§ Exercise inputs:
Content starts

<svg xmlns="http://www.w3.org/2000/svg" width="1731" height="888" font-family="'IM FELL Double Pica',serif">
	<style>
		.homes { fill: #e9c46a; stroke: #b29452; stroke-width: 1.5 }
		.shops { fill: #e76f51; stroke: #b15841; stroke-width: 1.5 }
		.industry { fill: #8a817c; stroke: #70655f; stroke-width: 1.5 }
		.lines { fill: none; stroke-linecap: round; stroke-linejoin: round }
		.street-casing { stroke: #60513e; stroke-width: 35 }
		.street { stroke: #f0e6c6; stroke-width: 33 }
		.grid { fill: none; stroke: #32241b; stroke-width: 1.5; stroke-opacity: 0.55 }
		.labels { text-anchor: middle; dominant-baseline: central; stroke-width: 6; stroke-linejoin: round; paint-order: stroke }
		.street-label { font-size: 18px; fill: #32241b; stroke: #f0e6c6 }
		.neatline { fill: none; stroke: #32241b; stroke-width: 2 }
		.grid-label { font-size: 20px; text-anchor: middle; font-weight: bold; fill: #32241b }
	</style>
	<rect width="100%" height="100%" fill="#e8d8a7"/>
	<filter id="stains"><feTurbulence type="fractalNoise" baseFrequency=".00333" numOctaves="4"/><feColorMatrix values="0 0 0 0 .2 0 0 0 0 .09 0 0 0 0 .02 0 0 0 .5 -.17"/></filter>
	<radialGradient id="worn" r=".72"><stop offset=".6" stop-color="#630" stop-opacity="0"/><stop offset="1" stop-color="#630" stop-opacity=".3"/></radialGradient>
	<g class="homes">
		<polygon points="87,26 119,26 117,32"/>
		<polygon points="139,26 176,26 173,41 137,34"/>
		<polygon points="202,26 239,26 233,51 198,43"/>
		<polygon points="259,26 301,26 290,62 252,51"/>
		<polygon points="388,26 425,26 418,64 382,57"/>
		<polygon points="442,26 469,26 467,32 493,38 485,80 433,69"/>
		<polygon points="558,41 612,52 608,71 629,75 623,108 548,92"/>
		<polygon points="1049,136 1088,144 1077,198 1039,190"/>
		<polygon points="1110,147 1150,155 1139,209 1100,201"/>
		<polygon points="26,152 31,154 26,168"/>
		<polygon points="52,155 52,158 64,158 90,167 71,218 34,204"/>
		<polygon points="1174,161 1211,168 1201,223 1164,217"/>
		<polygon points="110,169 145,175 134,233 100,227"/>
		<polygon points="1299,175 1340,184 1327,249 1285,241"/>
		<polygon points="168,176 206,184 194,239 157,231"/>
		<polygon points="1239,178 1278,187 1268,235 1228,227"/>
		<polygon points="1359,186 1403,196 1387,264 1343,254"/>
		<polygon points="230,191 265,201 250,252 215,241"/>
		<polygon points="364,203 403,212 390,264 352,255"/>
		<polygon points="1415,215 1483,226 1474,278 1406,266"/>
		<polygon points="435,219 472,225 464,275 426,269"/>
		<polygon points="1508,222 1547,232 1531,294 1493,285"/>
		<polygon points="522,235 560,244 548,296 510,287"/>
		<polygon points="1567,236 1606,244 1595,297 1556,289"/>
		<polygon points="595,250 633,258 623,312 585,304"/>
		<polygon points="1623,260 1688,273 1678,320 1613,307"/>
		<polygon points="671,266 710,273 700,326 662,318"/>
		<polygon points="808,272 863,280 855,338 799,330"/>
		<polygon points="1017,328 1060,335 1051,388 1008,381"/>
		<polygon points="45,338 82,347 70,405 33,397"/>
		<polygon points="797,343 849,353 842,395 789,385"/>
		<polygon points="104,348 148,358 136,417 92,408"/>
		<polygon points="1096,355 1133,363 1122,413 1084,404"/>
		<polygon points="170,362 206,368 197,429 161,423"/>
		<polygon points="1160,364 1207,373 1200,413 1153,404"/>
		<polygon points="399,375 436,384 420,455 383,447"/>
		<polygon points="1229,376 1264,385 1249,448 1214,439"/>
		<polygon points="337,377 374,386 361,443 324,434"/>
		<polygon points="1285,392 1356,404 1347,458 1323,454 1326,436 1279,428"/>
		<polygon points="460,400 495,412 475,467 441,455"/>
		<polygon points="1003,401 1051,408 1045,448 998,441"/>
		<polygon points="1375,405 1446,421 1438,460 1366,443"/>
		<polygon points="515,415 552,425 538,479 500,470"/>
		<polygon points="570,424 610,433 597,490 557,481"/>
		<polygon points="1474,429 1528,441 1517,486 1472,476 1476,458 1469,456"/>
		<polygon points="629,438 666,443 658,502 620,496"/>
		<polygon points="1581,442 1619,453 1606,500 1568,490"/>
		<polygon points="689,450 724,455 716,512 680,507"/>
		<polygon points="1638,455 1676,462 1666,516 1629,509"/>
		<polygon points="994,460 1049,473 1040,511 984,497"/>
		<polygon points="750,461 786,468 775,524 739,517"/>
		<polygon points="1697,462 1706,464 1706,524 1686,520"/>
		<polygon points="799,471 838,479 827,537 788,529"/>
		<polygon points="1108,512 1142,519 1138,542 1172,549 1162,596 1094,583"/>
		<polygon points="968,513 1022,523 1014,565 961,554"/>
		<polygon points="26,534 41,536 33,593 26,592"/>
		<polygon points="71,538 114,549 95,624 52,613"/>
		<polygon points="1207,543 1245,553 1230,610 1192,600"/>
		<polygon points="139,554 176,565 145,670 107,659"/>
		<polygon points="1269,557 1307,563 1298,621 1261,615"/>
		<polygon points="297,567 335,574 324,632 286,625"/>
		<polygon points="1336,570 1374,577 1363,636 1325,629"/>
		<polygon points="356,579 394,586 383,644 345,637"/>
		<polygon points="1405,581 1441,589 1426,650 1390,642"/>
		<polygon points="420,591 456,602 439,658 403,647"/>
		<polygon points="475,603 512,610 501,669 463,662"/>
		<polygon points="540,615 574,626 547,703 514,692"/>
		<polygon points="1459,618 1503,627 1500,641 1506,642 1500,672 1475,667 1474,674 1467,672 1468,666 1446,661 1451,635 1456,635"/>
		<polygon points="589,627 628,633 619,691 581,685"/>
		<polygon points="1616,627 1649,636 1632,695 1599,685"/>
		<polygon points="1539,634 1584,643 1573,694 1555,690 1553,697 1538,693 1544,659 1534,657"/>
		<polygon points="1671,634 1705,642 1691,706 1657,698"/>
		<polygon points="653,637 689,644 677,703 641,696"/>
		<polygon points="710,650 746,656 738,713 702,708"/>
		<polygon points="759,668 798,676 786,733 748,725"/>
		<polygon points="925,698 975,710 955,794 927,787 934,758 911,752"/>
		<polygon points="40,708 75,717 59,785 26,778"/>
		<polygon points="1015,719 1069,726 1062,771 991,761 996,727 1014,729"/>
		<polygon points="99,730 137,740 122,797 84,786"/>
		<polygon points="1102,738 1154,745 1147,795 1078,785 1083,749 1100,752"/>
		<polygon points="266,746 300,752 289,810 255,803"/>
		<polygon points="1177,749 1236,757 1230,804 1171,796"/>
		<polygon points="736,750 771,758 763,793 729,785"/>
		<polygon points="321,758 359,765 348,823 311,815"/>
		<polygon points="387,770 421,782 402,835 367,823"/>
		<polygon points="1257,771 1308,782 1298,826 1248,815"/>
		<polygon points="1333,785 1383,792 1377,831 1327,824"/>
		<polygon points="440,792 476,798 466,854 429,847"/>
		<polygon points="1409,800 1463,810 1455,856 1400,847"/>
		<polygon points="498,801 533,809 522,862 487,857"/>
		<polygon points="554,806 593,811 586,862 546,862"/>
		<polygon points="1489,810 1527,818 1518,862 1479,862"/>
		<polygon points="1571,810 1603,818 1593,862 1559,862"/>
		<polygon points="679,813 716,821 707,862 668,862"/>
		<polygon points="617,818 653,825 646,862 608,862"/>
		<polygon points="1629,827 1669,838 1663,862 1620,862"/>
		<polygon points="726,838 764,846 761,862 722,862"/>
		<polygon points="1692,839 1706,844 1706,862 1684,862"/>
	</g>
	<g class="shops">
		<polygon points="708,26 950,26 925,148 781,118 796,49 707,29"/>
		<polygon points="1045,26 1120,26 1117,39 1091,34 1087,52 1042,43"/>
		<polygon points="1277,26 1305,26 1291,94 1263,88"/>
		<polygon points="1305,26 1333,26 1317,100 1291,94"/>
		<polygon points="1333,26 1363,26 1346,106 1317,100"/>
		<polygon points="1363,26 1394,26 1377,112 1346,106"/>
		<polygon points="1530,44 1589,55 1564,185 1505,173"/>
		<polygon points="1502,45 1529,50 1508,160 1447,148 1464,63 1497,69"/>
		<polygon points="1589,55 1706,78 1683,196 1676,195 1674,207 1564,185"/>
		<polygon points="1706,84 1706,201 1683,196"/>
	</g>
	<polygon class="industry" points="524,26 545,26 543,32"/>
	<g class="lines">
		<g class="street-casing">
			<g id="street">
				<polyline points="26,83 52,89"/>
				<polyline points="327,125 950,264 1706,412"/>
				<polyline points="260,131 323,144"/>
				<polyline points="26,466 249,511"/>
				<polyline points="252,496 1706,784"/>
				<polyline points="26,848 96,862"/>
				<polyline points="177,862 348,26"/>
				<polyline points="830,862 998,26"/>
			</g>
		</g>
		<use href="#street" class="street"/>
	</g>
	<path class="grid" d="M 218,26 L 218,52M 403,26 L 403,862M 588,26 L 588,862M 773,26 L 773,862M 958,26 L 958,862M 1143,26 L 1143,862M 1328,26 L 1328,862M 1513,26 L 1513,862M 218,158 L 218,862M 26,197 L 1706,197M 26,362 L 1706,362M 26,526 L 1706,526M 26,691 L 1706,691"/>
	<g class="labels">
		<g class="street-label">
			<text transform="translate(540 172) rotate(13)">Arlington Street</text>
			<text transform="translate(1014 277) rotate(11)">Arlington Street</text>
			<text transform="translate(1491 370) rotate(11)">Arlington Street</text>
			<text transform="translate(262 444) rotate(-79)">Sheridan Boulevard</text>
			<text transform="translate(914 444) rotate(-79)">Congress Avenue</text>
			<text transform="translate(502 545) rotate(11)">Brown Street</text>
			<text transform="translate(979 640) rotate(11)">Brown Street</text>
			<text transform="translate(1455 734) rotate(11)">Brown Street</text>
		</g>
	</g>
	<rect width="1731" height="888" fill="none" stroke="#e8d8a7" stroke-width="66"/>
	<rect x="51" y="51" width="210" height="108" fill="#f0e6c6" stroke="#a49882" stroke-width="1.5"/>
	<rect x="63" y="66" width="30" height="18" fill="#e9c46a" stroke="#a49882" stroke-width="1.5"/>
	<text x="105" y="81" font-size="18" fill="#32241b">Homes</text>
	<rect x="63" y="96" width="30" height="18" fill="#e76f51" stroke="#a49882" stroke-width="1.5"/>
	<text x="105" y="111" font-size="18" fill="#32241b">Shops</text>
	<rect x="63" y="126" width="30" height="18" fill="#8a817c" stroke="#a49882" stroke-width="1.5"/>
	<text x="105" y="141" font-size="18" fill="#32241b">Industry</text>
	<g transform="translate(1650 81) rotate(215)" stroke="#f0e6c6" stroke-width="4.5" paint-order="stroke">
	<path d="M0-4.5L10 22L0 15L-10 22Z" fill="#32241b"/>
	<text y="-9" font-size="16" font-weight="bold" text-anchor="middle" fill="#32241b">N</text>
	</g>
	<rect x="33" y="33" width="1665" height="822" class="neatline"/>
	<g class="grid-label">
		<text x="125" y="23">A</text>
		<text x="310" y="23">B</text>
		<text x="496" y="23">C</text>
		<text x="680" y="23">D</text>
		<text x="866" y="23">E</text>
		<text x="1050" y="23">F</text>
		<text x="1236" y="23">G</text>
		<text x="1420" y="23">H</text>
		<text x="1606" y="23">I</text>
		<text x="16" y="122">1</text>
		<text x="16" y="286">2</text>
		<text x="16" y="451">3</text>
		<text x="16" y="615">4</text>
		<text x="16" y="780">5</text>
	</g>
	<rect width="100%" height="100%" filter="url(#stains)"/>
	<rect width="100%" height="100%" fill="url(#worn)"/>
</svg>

Content ends

§ Work task:
If a line in the entries holds the string "worn", count it, then state the total and nothing more.

§ Answer for the task:
2